SHORT PROBLEM 1: Please reproduce part of the leadership advice passage word for word, starting with "Find 2–3 people with" and going on through "contracts if needed.".
SHORT PROBLEM 2: According to the leadership advice passage, what defines believability?

+++ SUPPLIED PASSAGE

Step 1 — Eliminate Ego and Bias

Find 2–3 people in your life to tell you, you are wrong — this is the advice of Emperor Taizong, founder of the Tang Dynasty. Historians agree this was China’s most successful dynasty, often referred to as China’s golden age. Historians also credit the stability and longevity of the Tang dynasty to the leadership principles Taizong set forth. The most prolific was the concept of a “chief remonstrate”. The chief remonstrate council had full authority to tell him he was wrong. These were trusted advisors that he knew would give him an unbiased opinion and also had his best interests, and those of the empire, in mind. By surrounding yourself with people who have permission to tell you you are wrong, you can finally see where your blind spots are and overcome the ego that is hindering you and your business. Thoughtfully consider 2 to 3 people you trust that will be completely honest with you and ask them three simple questions:

· What are the characteristics of my ego?

· What are my blind spots?

· What are my biases?

Step 2 — Seek Believable Opinions

Find 2–3 people with “believability” — subject matter experts with proven histories of success, this is the advice of Ray Dalio, founder of what is considered the most successful hedge fund, Bridgewater. Believability is defined by a track record of three or more successes in a given area. Once you have your ego and bias in check through remonstration, you can clearly identify the areas of your business that you simply aren’t good at. From there, surround yourself with “believable counsel”, those whose opinions are informed by a track record of success. Seek to find among your employees and professional network a few people whom you know are good at what you aren’t good at. Hire professionals on short term contracts if needed.

++++++
+++ RECORDS SUPPLIED

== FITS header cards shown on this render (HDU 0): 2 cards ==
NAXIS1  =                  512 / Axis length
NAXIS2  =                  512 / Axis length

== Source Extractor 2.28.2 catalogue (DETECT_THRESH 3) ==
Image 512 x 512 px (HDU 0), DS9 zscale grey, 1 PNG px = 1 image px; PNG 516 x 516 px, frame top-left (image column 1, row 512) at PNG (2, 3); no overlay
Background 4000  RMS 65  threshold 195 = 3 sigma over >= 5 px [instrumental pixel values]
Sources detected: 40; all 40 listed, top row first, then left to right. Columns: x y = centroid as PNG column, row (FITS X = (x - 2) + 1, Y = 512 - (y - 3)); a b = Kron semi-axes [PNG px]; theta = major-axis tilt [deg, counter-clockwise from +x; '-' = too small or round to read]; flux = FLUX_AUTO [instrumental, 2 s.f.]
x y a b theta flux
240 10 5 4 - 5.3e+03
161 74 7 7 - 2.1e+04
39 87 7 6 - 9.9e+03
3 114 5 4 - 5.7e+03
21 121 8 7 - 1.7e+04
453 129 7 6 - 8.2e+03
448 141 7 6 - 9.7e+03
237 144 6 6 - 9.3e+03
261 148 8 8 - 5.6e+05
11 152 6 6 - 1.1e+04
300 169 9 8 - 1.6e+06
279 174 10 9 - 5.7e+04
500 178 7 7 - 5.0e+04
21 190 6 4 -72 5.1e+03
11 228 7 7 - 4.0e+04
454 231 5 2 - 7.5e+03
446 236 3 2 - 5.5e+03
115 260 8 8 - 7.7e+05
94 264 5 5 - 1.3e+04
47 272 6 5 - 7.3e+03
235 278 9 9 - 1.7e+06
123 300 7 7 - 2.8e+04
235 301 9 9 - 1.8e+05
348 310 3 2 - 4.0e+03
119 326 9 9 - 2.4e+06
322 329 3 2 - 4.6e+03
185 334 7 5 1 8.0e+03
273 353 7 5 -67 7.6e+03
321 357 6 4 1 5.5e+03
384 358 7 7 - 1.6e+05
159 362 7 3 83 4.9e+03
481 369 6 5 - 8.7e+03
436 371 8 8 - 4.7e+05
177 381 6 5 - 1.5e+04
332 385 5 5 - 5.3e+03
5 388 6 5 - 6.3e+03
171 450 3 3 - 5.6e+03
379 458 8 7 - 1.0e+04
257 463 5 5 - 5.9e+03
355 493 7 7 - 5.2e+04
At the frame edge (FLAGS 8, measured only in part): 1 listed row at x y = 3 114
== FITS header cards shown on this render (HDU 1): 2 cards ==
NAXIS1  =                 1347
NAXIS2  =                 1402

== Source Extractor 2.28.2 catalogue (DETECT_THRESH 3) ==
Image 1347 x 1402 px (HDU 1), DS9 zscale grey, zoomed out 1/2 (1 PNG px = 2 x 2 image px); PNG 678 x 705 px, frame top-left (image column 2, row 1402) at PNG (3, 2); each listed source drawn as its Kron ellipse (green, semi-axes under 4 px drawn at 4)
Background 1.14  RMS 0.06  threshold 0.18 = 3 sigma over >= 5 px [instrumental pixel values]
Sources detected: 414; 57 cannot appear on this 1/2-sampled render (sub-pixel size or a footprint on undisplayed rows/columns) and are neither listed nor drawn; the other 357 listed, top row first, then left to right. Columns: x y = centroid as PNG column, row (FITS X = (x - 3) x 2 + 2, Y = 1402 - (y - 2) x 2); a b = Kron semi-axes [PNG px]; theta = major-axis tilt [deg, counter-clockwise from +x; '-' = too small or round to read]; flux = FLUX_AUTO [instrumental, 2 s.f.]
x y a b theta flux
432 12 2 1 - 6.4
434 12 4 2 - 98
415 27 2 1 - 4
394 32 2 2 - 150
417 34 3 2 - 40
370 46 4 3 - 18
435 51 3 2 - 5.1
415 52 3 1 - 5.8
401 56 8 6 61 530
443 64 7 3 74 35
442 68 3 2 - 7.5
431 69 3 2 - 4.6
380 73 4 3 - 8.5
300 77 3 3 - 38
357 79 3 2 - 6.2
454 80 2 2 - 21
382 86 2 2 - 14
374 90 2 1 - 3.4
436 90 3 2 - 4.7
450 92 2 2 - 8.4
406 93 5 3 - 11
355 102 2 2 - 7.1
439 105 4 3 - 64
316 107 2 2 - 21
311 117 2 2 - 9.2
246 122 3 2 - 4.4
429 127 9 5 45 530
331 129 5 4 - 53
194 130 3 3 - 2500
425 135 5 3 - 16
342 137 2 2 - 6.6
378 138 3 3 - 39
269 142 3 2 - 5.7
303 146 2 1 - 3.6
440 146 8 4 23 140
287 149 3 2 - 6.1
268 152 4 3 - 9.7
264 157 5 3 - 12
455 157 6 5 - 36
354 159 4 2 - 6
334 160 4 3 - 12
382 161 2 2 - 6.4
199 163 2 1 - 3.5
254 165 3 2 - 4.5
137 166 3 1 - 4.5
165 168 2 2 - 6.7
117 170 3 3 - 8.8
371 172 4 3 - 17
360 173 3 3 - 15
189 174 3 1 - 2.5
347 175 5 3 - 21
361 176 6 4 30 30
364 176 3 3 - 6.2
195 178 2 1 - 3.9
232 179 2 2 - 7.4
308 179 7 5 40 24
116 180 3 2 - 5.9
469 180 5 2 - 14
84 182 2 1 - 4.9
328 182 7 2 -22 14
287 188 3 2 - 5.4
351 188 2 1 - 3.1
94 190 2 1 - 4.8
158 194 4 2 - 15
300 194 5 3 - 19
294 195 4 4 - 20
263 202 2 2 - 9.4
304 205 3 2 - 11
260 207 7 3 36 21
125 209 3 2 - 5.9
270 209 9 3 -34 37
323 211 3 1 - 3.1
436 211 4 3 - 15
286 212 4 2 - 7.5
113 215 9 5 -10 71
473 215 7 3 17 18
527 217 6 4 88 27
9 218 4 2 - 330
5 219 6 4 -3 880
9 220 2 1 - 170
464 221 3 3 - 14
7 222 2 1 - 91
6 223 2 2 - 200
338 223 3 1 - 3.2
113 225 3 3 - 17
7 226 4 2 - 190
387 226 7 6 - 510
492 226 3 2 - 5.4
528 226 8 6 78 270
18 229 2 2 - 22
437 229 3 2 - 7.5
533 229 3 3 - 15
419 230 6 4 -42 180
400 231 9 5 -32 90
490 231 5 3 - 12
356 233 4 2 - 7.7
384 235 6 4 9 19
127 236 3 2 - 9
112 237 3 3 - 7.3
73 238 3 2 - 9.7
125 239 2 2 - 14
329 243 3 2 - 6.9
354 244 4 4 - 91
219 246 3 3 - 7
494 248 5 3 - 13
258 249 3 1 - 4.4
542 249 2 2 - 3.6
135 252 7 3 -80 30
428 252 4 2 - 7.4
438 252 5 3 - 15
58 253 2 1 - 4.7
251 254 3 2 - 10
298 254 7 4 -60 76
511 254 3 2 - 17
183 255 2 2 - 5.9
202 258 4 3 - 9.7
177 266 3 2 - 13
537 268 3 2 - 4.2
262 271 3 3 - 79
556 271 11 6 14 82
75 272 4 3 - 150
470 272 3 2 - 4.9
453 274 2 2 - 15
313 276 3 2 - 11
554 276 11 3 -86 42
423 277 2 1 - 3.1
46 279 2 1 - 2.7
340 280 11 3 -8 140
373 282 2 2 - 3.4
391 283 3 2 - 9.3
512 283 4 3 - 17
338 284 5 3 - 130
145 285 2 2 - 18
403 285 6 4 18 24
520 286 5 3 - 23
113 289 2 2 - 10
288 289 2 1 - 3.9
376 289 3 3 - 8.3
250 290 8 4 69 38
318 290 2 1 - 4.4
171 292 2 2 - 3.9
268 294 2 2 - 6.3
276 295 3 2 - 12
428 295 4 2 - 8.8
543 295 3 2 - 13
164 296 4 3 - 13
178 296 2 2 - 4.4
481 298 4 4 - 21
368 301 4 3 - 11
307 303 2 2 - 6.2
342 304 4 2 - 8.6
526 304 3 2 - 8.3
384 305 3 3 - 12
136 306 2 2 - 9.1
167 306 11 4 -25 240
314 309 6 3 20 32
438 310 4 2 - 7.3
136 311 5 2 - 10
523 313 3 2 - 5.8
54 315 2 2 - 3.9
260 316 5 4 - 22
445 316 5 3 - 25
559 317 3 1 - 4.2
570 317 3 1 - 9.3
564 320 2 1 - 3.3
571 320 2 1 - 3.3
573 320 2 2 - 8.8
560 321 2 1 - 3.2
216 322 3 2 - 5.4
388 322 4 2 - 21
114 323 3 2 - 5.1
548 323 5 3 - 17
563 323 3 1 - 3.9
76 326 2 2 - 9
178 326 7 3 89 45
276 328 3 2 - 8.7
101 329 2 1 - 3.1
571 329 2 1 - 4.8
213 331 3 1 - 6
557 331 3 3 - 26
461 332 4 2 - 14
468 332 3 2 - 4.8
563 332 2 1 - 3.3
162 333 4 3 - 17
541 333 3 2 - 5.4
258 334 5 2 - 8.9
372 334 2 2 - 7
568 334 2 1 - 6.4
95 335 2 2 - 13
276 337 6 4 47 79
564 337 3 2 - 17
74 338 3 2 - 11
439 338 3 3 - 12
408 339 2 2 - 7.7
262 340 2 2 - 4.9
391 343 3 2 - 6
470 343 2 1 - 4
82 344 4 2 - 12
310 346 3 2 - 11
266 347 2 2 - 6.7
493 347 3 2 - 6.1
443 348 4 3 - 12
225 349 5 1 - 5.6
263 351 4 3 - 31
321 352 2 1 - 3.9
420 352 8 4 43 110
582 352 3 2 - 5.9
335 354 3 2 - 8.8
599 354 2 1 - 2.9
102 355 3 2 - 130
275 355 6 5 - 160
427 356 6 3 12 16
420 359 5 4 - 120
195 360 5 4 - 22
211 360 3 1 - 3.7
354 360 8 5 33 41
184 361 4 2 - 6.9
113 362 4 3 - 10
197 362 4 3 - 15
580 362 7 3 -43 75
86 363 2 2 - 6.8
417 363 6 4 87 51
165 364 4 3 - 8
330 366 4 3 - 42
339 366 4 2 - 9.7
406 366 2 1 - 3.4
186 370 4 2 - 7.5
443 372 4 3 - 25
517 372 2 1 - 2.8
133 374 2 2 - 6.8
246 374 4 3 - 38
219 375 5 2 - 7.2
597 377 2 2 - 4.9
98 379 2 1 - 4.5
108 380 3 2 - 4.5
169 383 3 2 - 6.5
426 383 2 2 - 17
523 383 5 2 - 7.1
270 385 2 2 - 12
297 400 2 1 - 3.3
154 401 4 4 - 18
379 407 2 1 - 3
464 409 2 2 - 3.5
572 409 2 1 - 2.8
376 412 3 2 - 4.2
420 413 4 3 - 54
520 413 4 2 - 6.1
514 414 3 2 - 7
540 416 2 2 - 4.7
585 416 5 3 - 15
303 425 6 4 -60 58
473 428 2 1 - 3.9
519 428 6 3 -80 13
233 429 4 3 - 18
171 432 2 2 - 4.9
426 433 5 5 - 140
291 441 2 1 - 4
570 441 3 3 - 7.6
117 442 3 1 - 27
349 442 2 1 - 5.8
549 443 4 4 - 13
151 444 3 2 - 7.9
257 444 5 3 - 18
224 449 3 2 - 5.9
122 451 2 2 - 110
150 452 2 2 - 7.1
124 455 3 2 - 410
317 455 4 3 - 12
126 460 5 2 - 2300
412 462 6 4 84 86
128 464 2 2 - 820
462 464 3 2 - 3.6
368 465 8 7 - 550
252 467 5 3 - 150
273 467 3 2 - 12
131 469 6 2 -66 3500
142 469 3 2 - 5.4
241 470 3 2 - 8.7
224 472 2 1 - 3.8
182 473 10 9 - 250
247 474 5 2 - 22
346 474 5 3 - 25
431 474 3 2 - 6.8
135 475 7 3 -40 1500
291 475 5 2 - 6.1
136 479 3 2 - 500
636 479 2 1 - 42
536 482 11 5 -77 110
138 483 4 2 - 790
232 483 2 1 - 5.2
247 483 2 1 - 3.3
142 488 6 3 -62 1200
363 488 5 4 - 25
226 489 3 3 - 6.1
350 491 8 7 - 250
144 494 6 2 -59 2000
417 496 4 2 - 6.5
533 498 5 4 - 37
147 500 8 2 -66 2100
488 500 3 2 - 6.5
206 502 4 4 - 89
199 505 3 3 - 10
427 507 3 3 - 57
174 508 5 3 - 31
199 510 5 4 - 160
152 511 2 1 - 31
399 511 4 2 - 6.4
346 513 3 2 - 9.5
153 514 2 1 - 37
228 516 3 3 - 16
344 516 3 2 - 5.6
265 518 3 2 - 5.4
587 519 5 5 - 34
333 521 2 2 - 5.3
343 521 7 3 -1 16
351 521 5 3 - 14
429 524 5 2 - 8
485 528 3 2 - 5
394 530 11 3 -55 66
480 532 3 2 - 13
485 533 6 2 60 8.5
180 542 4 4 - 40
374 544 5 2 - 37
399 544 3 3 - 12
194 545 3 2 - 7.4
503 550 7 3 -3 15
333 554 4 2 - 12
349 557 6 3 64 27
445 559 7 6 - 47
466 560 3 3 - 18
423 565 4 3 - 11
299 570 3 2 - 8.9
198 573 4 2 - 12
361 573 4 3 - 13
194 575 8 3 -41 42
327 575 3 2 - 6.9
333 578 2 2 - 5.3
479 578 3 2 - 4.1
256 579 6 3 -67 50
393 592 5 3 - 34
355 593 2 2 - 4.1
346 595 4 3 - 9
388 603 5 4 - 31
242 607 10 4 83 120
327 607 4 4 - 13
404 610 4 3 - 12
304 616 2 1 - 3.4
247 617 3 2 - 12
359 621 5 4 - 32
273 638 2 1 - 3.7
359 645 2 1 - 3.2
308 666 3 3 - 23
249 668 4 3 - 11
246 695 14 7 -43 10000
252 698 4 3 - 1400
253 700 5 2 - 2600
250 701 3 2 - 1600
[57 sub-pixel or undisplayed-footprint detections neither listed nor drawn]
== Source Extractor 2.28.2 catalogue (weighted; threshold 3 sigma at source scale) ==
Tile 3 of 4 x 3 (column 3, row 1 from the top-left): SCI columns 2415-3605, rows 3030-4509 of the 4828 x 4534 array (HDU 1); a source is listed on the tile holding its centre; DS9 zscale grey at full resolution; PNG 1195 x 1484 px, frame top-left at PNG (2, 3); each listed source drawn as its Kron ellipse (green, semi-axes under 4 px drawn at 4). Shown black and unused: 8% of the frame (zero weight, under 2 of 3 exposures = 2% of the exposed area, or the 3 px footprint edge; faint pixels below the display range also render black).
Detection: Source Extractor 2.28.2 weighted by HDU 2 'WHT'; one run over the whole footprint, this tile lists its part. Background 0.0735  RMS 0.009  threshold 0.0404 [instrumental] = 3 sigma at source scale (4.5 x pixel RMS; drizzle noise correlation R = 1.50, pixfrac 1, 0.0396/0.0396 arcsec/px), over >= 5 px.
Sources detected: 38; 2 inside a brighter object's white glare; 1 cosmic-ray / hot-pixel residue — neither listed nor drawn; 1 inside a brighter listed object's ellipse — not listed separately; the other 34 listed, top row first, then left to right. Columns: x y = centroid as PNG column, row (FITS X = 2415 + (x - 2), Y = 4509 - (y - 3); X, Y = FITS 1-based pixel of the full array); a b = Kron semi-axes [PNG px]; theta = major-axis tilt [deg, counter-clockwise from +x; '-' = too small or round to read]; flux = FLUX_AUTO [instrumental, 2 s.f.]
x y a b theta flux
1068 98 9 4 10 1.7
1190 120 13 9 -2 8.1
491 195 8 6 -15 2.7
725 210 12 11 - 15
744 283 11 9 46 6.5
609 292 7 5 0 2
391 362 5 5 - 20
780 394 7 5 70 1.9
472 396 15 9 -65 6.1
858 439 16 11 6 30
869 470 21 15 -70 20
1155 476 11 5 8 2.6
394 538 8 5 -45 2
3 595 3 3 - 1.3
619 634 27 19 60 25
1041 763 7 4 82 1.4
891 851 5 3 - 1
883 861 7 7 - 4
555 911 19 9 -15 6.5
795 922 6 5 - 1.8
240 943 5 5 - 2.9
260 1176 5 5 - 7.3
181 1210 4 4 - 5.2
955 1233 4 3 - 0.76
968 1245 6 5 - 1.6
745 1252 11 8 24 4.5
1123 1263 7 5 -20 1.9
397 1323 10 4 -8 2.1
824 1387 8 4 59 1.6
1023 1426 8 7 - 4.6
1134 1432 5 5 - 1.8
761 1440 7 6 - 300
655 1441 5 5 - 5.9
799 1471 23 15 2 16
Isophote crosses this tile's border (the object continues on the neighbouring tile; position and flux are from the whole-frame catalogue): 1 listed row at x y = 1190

++++++

EXPECTED ANSWER 1:
Find 2–3 people with “believability” — subject matter experts with proven histories of success, this is the advice of Ray Dalio, founder of what is considered the most successful hedge fund, Bridgewater. Believability is defined by a track record of three or more successes in a given area. Once you have your ego and bias in check through remonstration, you can clearly identify the areas of your business that you simply aren’t good at. From there, surround yourself with “believable counsel”, those whose opinions are informed by a track record of success. Seek to find among your employees and professional network a few people whom you know are good at what you aren’t good at. Hire professionals on short term contracts if needed.

EXPECTED ANSWER 2: A track record of three or more successes in a given area.